Odor control has now become one of the biggest concerns for cattle breeders. According to the agriculture ministry, roughly 2,000 cattle farms nationwide received complaints from residents in their neighborhood in 2013, up some 100 from the previous year, out of which 60 percent were related to odor. Although farmers are taking various measures to reduce malodors, the number of complaints does not decline as they expect, as more housing developments encroach on agricultural lands. The task is becoming even harder as the government strengthened regulations on odor emissions.

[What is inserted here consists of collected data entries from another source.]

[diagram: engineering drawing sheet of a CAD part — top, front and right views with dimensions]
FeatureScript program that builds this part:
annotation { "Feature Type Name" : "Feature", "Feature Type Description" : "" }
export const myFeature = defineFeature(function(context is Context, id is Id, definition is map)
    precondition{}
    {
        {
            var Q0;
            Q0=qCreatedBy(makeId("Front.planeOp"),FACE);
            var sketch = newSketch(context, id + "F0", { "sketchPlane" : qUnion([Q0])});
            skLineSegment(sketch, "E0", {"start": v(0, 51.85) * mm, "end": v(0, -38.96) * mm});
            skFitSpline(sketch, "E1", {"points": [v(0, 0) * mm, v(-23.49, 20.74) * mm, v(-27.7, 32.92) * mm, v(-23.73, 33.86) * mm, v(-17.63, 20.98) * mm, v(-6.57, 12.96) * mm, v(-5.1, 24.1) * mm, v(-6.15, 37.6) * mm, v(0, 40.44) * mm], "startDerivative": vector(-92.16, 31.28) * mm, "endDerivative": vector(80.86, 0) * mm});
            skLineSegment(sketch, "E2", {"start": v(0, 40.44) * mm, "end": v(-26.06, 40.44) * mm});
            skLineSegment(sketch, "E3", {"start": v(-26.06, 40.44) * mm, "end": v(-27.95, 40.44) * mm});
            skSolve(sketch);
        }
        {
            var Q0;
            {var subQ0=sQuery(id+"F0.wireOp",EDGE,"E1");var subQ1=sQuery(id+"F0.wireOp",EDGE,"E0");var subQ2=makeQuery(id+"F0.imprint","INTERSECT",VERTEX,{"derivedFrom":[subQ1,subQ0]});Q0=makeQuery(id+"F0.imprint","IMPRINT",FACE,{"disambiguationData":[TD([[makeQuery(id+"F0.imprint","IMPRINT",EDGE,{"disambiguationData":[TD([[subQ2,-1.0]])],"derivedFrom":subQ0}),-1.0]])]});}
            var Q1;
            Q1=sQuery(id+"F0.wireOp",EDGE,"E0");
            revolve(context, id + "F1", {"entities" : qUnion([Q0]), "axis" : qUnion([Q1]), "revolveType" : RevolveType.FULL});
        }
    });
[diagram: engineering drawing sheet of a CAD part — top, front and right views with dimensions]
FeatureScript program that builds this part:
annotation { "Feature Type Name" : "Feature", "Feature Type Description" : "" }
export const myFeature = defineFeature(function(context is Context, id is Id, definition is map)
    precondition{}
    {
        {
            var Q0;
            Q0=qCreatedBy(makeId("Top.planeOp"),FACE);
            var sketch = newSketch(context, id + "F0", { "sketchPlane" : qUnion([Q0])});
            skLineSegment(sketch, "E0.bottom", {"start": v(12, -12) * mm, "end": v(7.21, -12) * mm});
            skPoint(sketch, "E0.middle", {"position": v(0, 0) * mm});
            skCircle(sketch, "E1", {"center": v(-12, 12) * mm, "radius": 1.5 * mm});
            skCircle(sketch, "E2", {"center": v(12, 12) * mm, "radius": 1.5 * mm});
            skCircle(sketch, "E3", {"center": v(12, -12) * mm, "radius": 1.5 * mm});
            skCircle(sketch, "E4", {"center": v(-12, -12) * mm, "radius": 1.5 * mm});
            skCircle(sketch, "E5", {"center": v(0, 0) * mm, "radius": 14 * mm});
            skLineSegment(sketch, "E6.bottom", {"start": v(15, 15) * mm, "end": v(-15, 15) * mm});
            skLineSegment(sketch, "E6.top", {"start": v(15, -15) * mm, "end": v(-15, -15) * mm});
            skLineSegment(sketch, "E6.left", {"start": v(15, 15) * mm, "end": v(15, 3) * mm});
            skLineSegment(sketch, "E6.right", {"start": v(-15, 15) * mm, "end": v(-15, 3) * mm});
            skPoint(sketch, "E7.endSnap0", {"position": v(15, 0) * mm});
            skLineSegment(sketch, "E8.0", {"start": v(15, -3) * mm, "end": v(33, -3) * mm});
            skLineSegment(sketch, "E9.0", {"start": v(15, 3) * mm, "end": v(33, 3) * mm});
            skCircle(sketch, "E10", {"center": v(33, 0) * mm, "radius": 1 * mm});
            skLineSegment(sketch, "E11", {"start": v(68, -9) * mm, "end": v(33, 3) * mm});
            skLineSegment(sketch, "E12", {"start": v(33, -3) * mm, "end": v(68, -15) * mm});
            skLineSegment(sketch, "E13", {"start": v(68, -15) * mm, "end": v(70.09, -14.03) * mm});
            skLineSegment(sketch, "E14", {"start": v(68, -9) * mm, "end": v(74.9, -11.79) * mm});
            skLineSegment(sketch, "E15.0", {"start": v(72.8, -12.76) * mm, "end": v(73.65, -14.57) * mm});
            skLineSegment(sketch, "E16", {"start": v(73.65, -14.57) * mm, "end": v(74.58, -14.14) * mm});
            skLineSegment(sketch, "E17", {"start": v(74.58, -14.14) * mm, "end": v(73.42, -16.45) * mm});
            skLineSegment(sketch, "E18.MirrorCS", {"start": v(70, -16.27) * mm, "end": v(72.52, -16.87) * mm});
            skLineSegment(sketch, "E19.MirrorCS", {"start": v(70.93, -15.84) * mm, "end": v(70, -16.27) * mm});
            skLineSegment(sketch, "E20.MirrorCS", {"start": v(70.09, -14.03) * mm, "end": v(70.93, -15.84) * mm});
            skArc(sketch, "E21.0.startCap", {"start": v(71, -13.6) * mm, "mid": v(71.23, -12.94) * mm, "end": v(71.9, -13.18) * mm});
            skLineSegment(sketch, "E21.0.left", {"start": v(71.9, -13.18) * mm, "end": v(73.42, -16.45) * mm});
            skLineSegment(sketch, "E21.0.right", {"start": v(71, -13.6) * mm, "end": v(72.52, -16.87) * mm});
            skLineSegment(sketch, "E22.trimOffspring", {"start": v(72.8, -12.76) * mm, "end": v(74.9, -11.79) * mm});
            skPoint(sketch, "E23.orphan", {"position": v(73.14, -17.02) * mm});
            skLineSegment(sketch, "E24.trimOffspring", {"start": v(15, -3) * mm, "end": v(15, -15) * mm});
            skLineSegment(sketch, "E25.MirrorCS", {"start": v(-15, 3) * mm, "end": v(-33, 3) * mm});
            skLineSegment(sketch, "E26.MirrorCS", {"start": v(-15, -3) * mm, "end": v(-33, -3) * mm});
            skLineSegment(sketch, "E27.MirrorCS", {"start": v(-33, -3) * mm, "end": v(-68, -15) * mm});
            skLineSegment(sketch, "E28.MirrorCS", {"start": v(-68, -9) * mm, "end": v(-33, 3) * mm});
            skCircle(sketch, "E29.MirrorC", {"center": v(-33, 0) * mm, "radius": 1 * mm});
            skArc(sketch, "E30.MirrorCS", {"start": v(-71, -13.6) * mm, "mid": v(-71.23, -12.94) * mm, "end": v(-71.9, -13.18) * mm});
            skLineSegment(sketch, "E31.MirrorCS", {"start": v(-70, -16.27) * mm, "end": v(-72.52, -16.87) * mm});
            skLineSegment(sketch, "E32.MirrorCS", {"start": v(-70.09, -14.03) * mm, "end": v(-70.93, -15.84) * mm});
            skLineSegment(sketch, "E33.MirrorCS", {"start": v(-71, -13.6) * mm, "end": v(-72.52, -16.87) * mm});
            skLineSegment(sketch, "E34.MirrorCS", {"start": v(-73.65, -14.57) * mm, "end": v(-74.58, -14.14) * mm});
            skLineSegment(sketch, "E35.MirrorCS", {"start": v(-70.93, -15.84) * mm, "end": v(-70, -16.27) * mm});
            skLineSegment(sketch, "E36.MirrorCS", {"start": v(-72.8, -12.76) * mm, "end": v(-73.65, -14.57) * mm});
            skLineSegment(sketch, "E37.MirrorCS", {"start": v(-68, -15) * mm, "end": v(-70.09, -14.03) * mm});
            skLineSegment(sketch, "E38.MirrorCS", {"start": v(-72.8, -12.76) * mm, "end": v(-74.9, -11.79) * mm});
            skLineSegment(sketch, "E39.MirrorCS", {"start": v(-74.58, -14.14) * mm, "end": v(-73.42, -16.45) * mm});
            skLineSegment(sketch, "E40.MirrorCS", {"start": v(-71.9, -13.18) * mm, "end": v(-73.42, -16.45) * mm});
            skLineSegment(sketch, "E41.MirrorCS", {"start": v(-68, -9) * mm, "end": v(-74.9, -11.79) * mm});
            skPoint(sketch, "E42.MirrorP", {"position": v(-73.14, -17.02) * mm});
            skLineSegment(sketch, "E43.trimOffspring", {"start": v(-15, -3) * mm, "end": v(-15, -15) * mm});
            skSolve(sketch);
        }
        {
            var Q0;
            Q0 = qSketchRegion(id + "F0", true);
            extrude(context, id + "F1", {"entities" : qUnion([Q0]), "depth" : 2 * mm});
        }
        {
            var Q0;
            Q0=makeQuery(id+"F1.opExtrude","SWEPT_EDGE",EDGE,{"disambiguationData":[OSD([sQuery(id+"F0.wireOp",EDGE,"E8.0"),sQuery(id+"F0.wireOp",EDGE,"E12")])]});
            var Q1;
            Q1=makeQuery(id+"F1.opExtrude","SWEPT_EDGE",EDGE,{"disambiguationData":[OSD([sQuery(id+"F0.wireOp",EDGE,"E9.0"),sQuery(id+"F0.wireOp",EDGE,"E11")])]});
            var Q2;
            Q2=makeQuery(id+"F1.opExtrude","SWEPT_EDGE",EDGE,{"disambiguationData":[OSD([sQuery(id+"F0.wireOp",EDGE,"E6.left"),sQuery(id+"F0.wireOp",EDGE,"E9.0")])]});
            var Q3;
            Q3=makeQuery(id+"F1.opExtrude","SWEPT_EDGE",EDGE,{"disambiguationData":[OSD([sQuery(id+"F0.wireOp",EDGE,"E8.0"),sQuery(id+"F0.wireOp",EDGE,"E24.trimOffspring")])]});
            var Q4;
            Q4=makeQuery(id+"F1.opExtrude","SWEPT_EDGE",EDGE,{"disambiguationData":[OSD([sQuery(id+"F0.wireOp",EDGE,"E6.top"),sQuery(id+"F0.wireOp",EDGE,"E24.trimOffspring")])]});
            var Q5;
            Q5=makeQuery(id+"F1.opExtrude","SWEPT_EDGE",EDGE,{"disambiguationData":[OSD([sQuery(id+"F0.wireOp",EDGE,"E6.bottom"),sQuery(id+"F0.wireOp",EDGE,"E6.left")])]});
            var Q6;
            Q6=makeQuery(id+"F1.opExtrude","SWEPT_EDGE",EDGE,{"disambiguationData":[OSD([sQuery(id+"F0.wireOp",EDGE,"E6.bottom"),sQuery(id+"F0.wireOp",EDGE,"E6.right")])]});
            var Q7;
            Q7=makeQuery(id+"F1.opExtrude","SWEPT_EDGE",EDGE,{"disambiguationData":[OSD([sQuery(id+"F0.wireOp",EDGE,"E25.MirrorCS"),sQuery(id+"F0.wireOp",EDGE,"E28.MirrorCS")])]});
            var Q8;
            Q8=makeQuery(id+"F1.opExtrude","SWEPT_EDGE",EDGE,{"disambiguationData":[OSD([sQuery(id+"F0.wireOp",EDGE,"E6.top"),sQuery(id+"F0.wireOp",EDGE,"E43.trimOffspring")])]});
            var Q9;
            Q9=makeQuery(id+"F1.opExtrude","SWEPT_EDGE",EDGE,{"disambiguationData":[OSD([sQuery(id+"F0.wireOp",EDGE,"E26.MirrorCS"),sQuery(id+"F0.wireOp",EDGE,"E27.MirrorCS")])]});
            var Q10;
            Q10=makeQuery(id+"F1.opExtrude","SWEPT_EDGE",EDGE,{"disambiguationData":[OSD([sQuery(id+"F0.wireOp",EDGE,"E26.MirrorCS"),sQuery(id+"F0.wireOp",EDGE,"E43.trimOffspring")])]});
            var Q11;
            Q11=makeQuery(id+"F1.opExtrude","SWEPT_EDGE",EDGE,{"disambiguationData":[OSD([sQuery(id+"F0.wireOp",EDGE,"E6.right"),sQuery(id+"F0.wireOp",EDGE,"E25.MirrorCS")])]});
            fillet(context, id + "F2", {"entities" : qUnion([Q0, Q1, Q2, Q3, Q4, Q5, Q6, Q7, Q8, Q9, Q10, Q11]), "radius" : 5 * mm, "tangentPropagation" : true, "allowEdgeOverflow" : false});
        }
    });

The ministry survey showed that 1,970 farms received complaints in 2013, with the largest percentage – 61 percent – related to odor, followed by 22.4 percent related to water pollution, 4.6 percent over harmful insects and 12 percent over other reasons.
The ratio of farms which received complaints among total number of farms was 2.2 percent, increasing gradually from 1.9 percent in 2009 and around 2 percent between 2010 and 2012.
Thanks to technological developments, farms’ efforts to cope with environmental concerns, especially odor, are increasingly proving successful, the ministry says. Some farms are even cutting down the number of cattle to reduce odor. Still, the number of complaints fails to decrease, as more houses are built close to farms and cattle farms are increasing their size amid harsher business conditions such as rising feed prices.
Regarding odor control, more local governments have introduced stricter regulations. The Offensive Odor Control Act originally used the density measurement of 22 malodorous substances to decide whether to make operators subject to regulation. However, in 1995, the act was revised to enable local governments to choose between the original system and the system of odor index regulation using the human sense of smell. As of fiscal 2012, a total of 428 local governments adopted the new system which is based on the human sense of smell and tends to make more operators subject to regulation.
The ministry says not a few farms are forced to consider moving to different locations amid rising number of complaints and stricter regulations.
The ministry plans to boost efforts to support the farms, such as coming up with the most appropriate odor control method for them, as there are various ways to reduce malodors being developed, such as using photocatalyst, soil or pumices.